The State Policy Network. $24,930. SPN “has franchised, funded, and fostered… a web of right-wing ‘think tanks’ in every state across the country. It is an $83 million right-wing empire as of the 2011 funding documents from SPN itself and each of its state ‘think tank’ members.” SPN had its origins in the 1980s, but dramatically stepped up its activities in 1998.
“Fueled by robust funding from right-wing funders including the Koch brothers… SPN has grown rapidly in recent years. There were 12 original think tanks when SPN was founded. In 2013, there were 64 SPN member think tanks in all 50 states.”
Although SPN insists its members are “fiercely independent,” The New Yorker’s Jane Mayer has reported that SPN head Tracie Sharp “compared the organization’s model to that of IKEA.” Like IKEA, SPN “would provide the raw materials along with the services needed to assemble the products. …’Pick what you need,’ she said, ‘and customize it for what works best for you.’
“… Sharp ‘also acknowledged privately that the organization’s often anonymous donors frequently shape the agenda. ‘The grants are driven by donor intent’ .. [and] often ‘the donors have a very specific idea of what they want to happen.'”
The Chase Foundation of Virginia. $24,830. “the private foundation of investor Derwood Chase.” It gave nearly $900,000 to right-wing groups in 2011 alone. Its beneficiaries have included many of SPN’s state-based organizations.
The JM Foundation. $15,000. According to its own website, it was created by Jeremiah Milbank, who “was an ardent believer in individual liberty, limited government, and free markets.” It lists its top activity as “supporting education and research that fosters market-based policy solutions, especially at state think tanks.” Like, for instance, the Ethan Allen Institute and its SPN cohorts.
That’s it.

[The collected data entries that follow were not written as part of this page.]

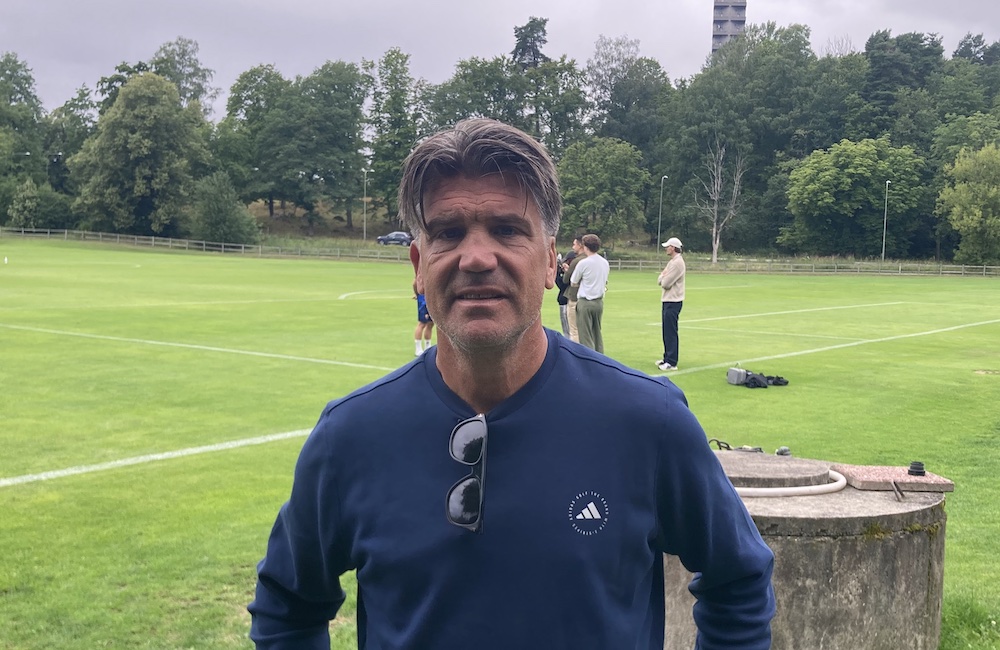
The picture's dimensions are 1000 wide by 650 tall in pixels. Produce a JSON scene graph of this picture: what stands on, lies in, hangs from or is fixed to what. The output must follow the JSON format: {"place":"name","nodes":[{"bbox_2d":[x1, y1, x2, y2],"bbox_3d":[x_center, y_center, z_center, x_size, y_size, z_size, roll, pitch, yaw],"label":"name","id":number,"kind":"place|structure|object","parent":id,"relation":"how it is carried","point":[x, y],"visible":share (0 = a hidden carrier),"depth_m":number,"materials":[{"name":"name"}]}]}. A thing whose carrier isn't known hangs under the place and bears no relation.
{"place":"outdoors","nodes":[
{"label":"outdoors","id":0,"kind":"place"},
{"bbox_2d":[0,0,999,117],"label":"sky","id":1,"kind":"structure","parent":0,"point":[333,4],"materials":[{"name":"grey"}]},
{"bbox_2d":[0,232,999,649],"label":"lawn","id":2,"kind":"structure","parent":0,"point":[979,384],"materials":[{"name":"green plant"}]},
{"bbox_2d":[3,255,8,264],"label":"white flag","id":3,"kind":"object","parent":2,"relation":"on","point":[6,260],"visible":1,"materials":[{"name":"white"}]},
{"bbox_2d":[413,282,433,355],"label":"person","id":4,"kind":"object","parent":2,"relation":"on","point":[419,312],"visible":0.25,"depth_m":14.85},
{"bbox_2d":[0,227,998,277],"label":"fence","id":5,"kind":"object","parent":2,"relation":"on","point":[153,242],"visible":0.72,"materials":[{"name":"brown"}]},
{"bbox_2d":[248,117,776,649],"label":"man","id":6,"kind":"object","parent":2,"relation":"on","point":[514,347],"visible":0.97,"depth_m":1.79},
{"bbox_2d":[555,236,583,339],"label":"person","id":7,"kind":"object","parent":2,"relation":"on","point":[568,256],"visible":0.48,"depth_m":15.40},
{"bbox_2d":[570,233,609,352],"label":"man","id":8,"kind":"object","parent":2,"relation":"on","point":[580,296],"visible":0.94,"depth_m":13.87},
{"bbox_2d":[656,237,685,368],"bbox_3d":[2.351,-0.295,14.776,0.415,1.757,0.604,0,7,-4],"label":"man","id":9,"kind":"object","parent":2,"relation":"on","point":[670,295],"visible":0.98,"depth_m":14.64},
{"bbox_2d":[726,366,749,384],"bbox_3d":[2.913,0.597,13.053,0.285,0.256,0.291,-2,7,-19],"label":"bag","id":10,"kind":"object","parent":2,"relation":"on","point":[742,376],"visible":0.93,"depth_m":12.96,"materials":[{"name":"grey"}]},
{"bbox_2d":[743,372,789,388],"bbox_3d":[3.192,0.661,13.089,0.609,0.172,0.462,-3,7,-26],"label":"black bag","id":11,"kind":"object","parent":2,"relation":"on","point":[771,378],"visible":0.86,"depth_m":12.99,"materials":[{"name":"black fabric"}]},
{"bbox_2d":[663,452,948,649],"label":"concrete tank","id":12,"kind":"object","parent":2,"relation":"on","point":[875,544],"visible":0.72,"depth_m":3.80,"materials":[{"name":"grey concrete"}]},
{"bbox_2d":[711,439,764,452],"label":"chain","id":13,"kind":"object","parent":12,"relation":"on","point":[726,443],"visible":0.7,"depth_m":4.98,"materials":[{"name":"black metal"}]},
{"bbox_2d":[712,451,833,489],"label":"lid","id":14,"kind":"object","parent":12,"relation":"on","point":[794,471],"visible":0.78,"depth_m":4.27,"materials":[{"name":"grey concrete"}]},
{"bbox_2d":[775,446,791,455],"bbox_3d":[1.276,0.566,4.858,0.065,0.052,0.070,2,7,12],"label":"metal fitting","id":15,"kind":"object","parent":12,"relation":"on","point":[786,451],"visible":0.96,"depth_m":4.84,"materials":[{"name":"metal"}]},
{"bbox_2d":[732,471,846,497],"bbox_3d":[1.067,0.620,4.220,0.606,0.078,0.314,-2,7,-20],"label":"white pipe","id":16,"kind":"object","parent":12,"relation":"on","point":[794,490],"visible":0.71,"depth_m":4.11,"materials":[{"name":"white plastic"}]},
{"bbox_2d":[832,463,955,492],"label":"stone slab","id":17,"kind":"object","parent":12,"relation":"on","point":[898,476],"visible":0.83,"depth_m":4.35,"materials":[{"name":"brown"}]},
{"bbox_2d":[891,480,903,500],"bbox_3d":[1.496,0.616,4.067,0.039,0.048,0.153,2,7,12],"label":"metal hook","id":18,"kind":"object","parent":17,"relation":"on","point":[896,490],"visible":0.98,"depth_m":4.04,"materials":[{"name":"metal"}]},
{"bbox_2d":[907,460,925,475],"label":"plastic cap","id":19,"kind":"object","parent":17,"relation":"on","point":[919,469],"visible":0.98,"depth_m":4.53,"materials":[{"name":"black plastic"}]},
{"bbox_2d":[710,0,747,55],"label":"tower","id":20,"kind":"structure","parent":0,"point":[721,37],"materials":[{"name":"grey concrete"}]},
{"label":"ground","id":21,"kind":"structure","parent":0},
{"bbox_2d":[0,52,45,211],"label":"tree","id":22,"kind":"object","parent":21,"relation":"on","point":[12,72],"visible":0.97,"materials":[{"name":"green plant"}]},
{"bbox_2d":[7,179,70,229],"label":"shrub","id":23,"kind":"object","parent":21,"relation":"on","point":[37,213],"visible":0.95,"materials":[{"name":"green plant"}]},
{"bbox_2d":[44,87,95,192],"label":"tree","id":24,"kind":"object","parent":21,"relation":"on","point":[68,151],"visible":0.65,"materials":[{"name":"green plant"}]},
{"bbox_2d":[72,72,208,236],"label":"tree","id":25,"kind":"object","parent":21,"relation":"on","point":[155,107],"visible":0.99,"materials":[{"name":"green plant"}]},
{"bbox_2d":[93,37,216,120],"label":"tree","id":26,"kind":"object","parent":21,"relation":"on","point":[159,70],"visible":0.5,"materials":[{"name":"green plant"}]},
{"bbox_2d":[189,171,259,245],"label":"shrub","id":27,"kind":"object","parent":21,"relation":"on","point":[222,223],"visible":0.97,"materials":[{"name":"green plant"}]},
{"bbox_2d":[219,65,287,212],"label":"tree","id":28,"kind":"object","parent":21,"relation":"on","point":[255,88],"visible":0.85,"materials":[{"name":"green plant"}]},
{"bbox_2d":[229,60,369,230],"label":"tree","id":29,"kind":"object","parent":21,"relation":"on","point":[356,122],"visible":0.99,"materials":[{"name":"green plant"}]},
{"bbox_2d":[362,167,369,242],"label":"lamp post","id":30,"kind":"object","parent":21,"relation":"on","point":[365,173],"visible":0.93,"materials":[{"name":"metal"}]},
{"bbox_2d":[364,47,421,226],"label":"tree","id":31,"kind":"object","parent":21,"relation":"on","point":[406,59],"visible":0.85,"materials":[{"name":"green plant"}]},
{"bbox_2d":[376,231,411,246],"label":"car","id":32,"kind":"object","parent":21,"relation":"on","point":[383,238],"visible":0.77,"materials":[{"name":"metal"}]},
{"bbox_2d":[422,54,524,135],"label":"tree","id":33,"kind":"object","parent":21,"relation":"on","point":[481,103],"visible":0.62,"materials":[{"name":"green plant"}]},
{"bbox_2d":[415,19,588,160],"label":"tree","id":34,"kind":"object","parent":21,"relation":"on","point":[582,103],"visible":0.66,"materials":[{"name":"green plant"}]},
{"bbox_2d":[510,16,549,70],"label":"tree","id":35,"kind":"object","parent":21,"relation":"on","point":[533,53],"visible":0.33,"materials":[{"name":"plant"}]},
{"bbox_2d":[556,136,651,242],"label":"tree","id":36,"kind":"object","parent":21,"relation":"on","point":[591,165],"visible":0.97,"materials":[{"name":"green plant"}]},
{"bbox_2d":[582,33,671,165],"label":"tree","id":37,"kind":"object","parent":21,"relation":"on","point":[591,82],"visible":0.88,"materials":[{"name":"plant"}]},
{"bbox_2d":[656,174,666,250],"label":"lamp post","id":38,"kind":"object","parent":21,"relation":"on","point":[659,235],"visible":0.87,"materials":[{"name":"grey metal"}]},
{"bbox_2d":[692,141,746,264],"label":"bare tree","id":39,"kind":"object","parent":21,"relation":"on","point":[715,207],"visible":0.98,"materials":[{"name":"plant"}]},
{"bbox_2d":[664,21,828,257],"label":"tree","id":40,"kind":"object","parent":21,"relation":"on","point":[705,97],"visible":0.89,"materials":[{"name":"green plant"}]},
{"bbox_2d":[781,136,926,256],"label":"tree","id":41,"kind":"object","parent":21,"relation":"on","point":[817,184],"visible":0.99,"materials":[{"name":"green plant"}]},
{"bbox_2d":[882,180,889,261],"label":"lamp post","id":42,"kind":"object","parent":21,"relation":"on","point":[887,182],"visible":0.84,"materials":[{"name":"metal"}]},
{"bbox_2d":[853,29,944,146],"label":"tree","id":43,"kind":"object","parent":21,"relation":"on","point":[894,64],"visible":0.76,"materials":[{"name":"green plant"}]},
{"bbox_2d":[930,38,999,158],"label":"tree","id":44,"kind":"object","parent":21,"relation":"on","point":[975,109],"visible":0.75,"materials":[{"name":"green plant"}]},
{"bbox_2d":[935,144,999,265],"label":"tree","id":45,"kind":"object","parent":21,"relation":"on","point":[966,188],"visible":1,"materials":[{"name":"green plant"}]}
]}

The Ethan Allen Institute may be able to deny knowingly receiving money from the Kochs, but there’s no doubt that it is significantly dependent on out-of-state “foundations” with very strong Koch ties, and with Koch dollars providing much of their lifeblood.
Last time I wrote about EAI, I mentioned a Tweet that accused me of lying about its ties to the Kochs. I expect I’ll get an apology about the time Hell freezes over.